## [TASK ITEM]
Copy the records below, switching "Known Issues" to "Open Issues" wherever it occurs and leaving everything else unchanged.

[Extracted records]
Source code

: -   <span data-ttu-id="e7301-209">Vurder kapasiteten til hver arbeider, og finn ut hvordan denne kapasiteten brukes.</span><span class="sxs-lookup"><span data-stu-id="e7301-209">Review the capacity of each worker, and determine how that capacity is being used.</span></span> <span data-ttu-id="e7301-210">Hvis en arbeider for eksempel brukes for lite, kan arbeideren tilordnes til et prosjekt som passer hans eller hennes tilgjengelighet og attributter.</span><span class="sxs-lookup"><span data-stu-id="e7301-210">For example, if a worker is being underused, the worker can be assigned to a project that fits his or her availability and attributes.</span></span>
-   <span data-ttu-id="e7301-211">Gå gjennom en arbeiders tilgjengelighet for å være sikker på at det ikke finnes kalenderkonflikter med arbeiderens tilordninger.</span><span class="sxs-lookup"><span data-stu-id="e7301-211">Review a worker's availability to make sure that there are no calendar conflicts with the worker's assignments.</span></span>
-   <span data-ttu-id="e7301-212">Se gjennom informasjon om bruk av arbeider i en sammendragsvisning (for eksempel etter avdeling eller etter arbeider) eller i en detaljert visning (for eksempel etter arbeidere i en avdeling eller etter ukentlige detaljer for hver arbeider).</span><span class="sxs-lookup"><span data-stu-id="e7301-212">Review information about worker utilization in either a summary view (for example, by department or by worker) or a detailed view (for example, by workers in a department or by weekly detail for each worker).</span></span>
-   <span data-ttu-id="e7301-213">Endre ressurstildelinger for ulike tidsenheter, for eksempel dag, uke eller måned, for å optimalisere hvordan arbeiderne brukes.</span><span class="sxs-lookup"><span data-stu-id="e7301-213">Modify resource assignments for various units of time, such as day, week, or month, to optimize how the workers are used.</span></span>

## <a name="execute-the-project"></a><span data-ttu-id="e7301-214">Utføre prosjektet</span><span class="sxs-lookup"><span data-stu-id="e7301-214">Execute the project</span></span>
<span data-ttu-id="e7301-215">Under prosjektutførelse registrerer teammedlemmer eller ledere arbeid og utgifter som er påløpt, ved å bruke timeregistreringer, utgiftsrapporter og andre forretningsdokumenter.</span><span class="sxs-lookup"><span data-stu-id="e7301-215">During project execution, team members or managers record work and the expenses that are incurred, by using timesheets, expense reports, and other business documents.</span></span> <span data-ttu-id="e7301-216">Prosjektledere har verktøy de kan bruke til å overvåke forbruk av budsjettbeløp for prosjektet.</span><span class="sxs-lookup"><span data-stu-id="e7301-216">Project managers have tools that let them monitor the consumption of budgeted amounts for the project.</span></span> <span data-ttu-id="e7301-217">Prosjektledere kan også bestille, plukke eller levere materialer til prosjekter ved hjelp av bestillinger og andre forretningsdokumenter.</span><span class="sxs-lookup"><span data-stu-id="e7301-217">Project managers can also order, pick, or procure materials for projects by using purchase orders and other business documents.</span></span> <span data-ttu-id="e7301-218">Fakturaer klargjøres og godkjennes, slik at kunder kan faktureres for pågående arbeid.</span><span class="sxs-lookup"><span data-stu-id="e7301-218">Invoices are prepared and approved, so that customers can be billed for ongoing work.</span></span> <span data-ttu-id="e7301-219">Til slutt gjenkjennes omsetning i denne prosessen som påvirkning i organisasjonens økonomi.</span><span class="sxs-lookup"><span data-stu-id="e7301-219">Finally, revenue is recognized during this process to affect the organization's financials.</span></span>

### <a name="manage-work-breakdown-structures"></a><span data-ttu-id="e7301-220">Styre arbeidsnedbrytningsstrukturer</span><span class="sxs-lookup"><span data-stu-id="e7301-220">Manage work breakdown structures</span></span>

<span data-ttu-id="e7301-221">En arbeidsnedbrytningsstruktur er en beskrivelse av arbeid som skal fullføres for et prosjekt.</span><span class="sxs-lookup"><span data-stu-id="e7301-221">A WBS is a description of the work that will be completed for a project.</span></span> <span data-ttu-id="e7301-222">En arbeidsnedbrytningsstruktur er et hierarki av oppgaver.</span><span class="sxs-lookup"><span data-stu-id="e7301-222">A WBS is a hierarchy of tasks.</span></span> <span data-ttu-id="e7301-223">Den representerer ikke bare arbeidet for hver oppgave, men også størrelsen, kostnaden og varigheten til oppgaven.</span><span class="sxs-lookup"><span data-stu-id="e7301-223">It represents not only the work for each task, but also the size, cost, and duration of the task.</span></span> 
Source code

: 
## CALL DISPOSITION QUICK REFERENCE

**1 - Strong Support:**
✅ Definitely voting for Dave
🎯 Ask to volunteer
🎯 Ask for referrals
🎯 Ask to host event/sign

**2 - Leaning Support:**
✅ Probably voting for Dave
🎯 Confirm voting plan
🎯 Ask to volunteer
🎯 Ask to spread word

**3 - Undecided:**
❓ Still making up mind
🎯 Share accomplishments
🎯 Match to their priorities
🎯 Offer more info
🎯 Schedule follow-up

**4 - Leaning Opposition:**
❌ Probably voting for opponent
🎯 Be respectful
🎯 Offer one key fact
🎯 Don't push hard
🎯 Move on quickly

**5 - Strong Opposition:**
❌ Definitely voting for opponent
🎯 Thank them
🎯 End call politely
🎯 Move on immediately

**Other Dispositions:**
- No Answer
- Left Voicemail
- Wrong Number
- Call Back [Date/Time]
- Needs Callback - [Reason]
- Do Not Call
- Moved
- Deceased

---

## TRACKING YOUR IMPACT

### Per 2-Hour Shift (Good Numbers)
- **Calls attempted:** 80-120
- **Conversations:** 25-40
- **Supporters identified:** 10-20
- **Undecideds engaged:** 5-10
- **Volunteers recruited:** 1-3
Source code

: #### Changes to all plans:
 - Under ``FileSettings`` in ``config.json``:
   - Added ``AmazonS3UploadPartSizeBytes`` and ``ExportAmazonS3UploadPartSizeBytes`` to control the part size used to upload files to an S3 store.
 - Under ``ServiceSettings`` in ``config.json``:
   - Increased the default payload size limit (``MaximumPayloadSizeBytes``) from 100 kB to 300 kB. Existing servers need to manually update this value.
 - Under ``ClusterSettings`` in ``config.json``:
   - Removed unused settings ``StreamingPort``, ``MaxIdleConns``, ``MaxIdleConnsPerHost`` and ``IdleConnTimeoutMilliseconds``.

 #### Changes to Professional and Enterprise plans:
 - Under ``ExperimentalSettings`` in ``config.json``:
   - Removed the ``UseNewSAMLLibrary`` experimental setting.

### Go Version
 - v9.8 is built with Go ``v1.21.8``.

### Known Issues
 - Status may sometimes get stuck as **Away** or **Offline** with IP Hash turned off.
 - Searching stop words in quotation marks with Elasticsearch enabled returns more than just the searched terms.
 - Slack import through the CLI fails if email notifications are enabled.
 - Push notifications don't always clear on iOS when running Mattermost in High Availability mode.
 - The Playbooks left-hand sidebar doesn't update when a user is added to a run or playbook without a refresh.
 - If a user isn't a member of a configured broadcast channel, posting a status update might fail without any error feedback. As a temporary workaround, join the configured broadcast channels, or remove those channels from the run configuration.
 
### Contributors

## [TASK RESULT]
Source code

: -   <span data-ttu-id="e7301-209">Vurder kapasiteten til hver arbeider, og finn ut hvordan denne kapasiteten brukes.</span><span class="sxs-lookup"><span data-stu-id="e7301-209">Review the capacity of each worker, and determine how that capacity is being used.</span></span> <span data-ttu-id="e7301-210">Hvis en arbeider for eksempel brukes for lite, kan arbeideren tilordnes til et prosjekt som passer hans eller hennes tilgjengelighet og attributter.</span><span class="sxs-lookup"><span data-stu-id="e7301-210">For example, if a worker is being underused, the worker can be assigned to a project that fits his or her availability and attributes.</span></span>
-   <span data-ttu-id="e7301-211">Gå gjennom en arbeiders tilgjengelighet for å være sikker på at det ikke finnes kalenderkonflikter med arbeiderens tilordninger.</span><span class="sxs-lookup"><span data-stu-id="e7301-211">Review a worker's availability to make sure that there are no calendar conflicts with the worker's assignments.</span></span>
-   <span data-ttu-id="e7301-212">Se gjennom informasjon om bruk av arbeider i en sammendragsvisning (for eksempel etter avdeling eller etter arbeider) eller i en detaljert visning (for eksempel etter arbeidere i en avdeling eller etter ukentlige detaljer for hver arbeider).</span><span class="sxs-lookup"><span data-stu-id="e7301-212">Review information about worker utilization in either a summary view (for example, by department or by worker) or a detailed view (for example, by workers in a department or by weekly detail for each worker).</span></span>
-   <span data-ttu-id="e7301-213">Endre ressurstildelinger for ulike tidsenheter, for eksempel dag, uke eller måned, for å optimalisere hvordan arbeiderne brukes.</span><span class="sxs-lookup"><span data-stu-id="e7301-213">Modify resource assignments for various units of time, such as day, week, or month, to optimize how the workers are used.</span></span>

## <a name="execute-the-project"></a><span data-ttu-id="e7301-214">Utføre prosjektet</span><span class="sxs-lookup"><span data-stu-id="e7301-214">Execute the project</span></span>
<span data-ttu-id="e7301-215">Under prosjektutførelse registrerer teammedlemmer eller ledere arbeid og utgifter som er påløpt, ved å bruke timeregistreringer, utgiftsrapporter og andre forretningsdokumenter.</span><span class="sxs-lookup"><span data-stu-id="e7301-215">During project execution, team members or managers record work and the expenses that are incurred, by using timesheets, expense reports, and other business documents.</span></span> <span data-ttu-id="e7301-216">Prosjektledere har verktøy de kan bruke til å overvåke forbruk av budsjettbeløp for prosjektet.</span><span class="sxs-lookup"><span data-stu-id="e7301-216">Project managers have tools that let them monitor the consumption of budgeted amounts for the project.</span></span> <span data-ttu-id="e7301-217">Prosjektledere kan også bestille, plukke eller levere materialer til prosjekter ved hjelp av bestillinger og andre forretningsdokumenter.</span><span class="sxs-lookup"><span data-stu-id="e7301-217">Project managers can also order, pick, or procure materials for projects by using purchase orders and other business documents.</span></span> <span data-ttu-id="e7301-218">Fakturaer klargjøres og godkjennes, slik at kunder kan faktureres for pågående arbeid.</span><span class="sxs-lookup"><span data-stu-id="e7301-218">Invoices are prepared and approved, so that customers can be billed for ongoing work.</span></span> <span data-ttu-id="e7301-219">Til slutt gjenkjennes omsetning i denne prosessen som påvirkning i organisasjonens økonomi.</span><span class="sxs-lookup"><span data-stu-id="e7301-219">Finally, revenue is recognized during this process to affect the organization's financials.</span></span>

### <a name="manage-work-breakdown-structures"></a><span data-ttu-id="e7301-220">Styre arbeidsnedbrytningsstrukturer</span><span class="sxs-lookup"><span data-stu-id="e7301-220">Manage work breakdown structures</span></span>

<span data-ttu-id="e7301-221">En arbeidsnedbrytningsstruktur er en beskrivelse av arbeid som skal fullføres for et prosjekt.</span><span class="sxs-lookup"><span data-stu-id="e7301-221">A WBS is a description of the work that will be completed for a project.</span></span> <span data-ttu-id="e7301-222">En arbeidsnedbrytningsstruktur er et hierarki av oppgaver.</span><span class="sxs-lookup"><span data-stu-id="e7301-222">A WBS is a hierarchy of tasks.</span></span> <span data-ttu-id="e7301-223">Den representerer ikke bare arbeidet for hver oppgave, men også størrelsen, kostnaden og varigheten til oppgaven.</span><span class="sxs-lookup"><span data-stu-id="e7301-223">It represents not only the work for each task, but also the size, cost, and duration of the task.</span></span> 
Source code

: 
## CALL DISPOSITION QUICK REFERENCE

**1 - Strong Support:**
✅ Definitely voting for Dave
🎯 Ask to volunteer
🎯 Ask for referrals
🎯 Ask to host event/sign

**2 - Leaning Support:**
✅ Probably voting for Dave
🎯 Confirm voting plan
🎯 Ask to volunteer
🎯 Ask to spread word

**3 - Undecided:**
❓ Still making up mind
🎯 Share accomplishments
🎯 Match to their priorities
🎯 Offer more info
🎯 Schedule follow-up

**4 - Leaning Opposition:**
❌ Probably voting for opponent
🎯 Be respectful
🎯 Offer one key fact
🎯 Don't push hard
🎯 Move on quickly

**5 - Strong Opposition:**
❌ Definitely voting for opponent
🎯 Thank them
🎯 End call politely
🎯 Move on immediately

**Other Dispositions:**
- No Answer
- Left Voicemail
- Wrong Number
- Call Back [Date/Time]
- Needs Callback - [Reason]
- Do Not Call
- Moved
- Deceased

---

## TRACKING YOUR IMPACT

### Per 2-Hour Shift (Good Numbers)
- **Calls attempted:** 80-120
- **Conversations:** 25-40
- **Supporters identified:** 10-20
- **Undecideds engaged:** 5-10
- **Volunteers recruited:** 1-3
Source code

: #### Changes to all plans:
 - Under ``FileSettings`` in ``config.json``:
   - Added ``AmazonS3UploadPartSizeBytes`` and ``ExportAmazonS3UploadPartSizeBytes`` to control the part size used to upload files to an S3 store.
 - Under ``ServiceSettings`` in ``config.json``:
   - Increased the default payload size limit (``MaximumPayloadSizeBytes``) from 100 kB to 300 kB. Existing servers need to manually update this value.
 - Under ``ClusterSettings`` in ``config.json``:
   - Removed unused settings ``StreamingPort``, ``MaxIdleConns``, ``MaxIdleConnsPerHost`` and ``IdleConnTimeoutMilliseconds``.

 #### Changes to Professional and Enterprise plans:
 - Under ``ExperimentalSettings`` in ``config.json``:
   - Removed the ``UseNewSAMLLibrary`` experimental setting.

### Go Version
 - v9.8 is built with Go ``v1.21.8``.

### Open Issues
 - Status may sometimes get stuck as **Away** or **Offline** with IP Hash turned off.
 - Searching stop words in quotation marks with Elasticsearch enabled returns more than just the searched terms.
 - Slack import through the CLI fails if email notifications are enabled.
 - Push notifications don't always clear on iOS when running Mattermost in High Availability mode.
 - The Playbooks left-hand sidebar doesn't update when a user is added to a run or playbook without a refresh.
 - If a user isn't a member of a configured broadcast channel, posting a status update might fail without any error feedback. As a temporary workaround, join the configured broadcast channels, or remove those channels from the run configuration.
 
### Contributors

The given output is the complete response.